◆ What is being asked
Would you return every line of the listing below that has "cancer" in it?

◆ Source material
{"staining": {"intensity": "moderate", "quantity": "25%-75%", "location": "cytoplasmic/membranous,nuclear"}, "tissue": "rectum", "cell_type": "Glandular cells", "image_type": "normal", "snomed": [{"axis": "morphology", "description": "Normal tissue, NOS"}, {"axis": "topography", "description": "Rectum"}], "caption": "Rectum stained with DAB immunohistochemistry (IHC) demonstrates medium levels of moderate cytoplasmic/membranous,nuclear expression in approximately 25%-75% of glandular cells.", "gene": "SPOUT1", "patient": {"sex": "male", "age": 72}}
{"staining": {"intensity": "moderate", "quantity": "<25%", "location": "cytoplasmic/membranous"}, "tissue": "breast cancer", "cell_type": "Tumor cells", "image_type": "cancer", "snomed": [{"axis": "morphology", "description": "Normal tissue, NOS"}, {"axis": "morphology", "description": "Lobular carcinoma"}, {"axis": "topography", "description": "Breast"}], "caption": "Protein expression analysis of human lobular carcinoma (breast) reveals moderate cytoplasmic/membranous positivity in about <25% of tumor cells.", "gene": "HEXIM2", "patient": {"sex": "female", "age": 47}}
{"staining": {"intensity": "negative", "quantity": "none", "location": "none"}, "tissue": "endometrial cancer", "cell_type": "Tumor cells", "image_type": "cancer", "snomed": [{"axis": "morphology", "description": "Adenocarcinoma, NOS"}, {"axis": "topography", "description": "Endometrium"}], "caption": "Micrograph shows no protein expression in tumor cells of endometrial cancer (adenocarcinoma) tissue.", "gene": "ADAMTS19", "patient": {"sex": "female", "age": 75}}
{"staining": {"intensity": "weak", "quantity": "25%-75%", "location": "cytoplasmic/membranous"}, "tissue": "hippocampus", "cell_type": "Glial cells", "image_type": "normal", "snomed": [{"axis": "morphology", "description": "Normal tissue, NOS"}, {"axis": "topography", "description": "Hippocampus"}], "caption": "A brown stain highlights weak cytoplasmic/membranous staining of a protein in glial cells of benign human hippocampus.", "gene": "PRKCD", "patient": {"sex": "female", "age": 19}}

◆ Exercise answer
{"staining": {"intensity": "moderate", "quantity": "<25%", "location": "cytoplasmic/membranous"}, "tissue": "breast cancer", "cell_type": "Tumor cells", "image_type": "cancer", "snomed": [{"axis": "morphology", "description": "Normal tissue, NOS"}, {"axis": "morphology", "description": "Lobular carcinoma"}, {"axis": "topography", "description": "Breast"}], "caption": "Protein expression analysis of human lobular carcinoma (breast) reveals moderate cytoplasmic/membranous positivity in about <25% of tumor cells.", "gene": "HEXIM2", "patient": {"sex": "female", "age": 47}}
{"staining": {"intensity": "negative", "quantity": "none", "location": "none"}, "tissue": "endometrial cancer", "cell_type": "Tumor cells", "image_type": "cancer", "snomed": [{"axis": "morphology", "description": "Adenocarcinoma, NOS"}, {"axis": "topography", "description": "Endometrium"}], "caption": "Micrograph shows no protein expression in tumor cells of endometrial cancer (adenocarcinoma) tissue.", "gene": "ADAMTS19", "patient": {"sex": "female", "age": 75}}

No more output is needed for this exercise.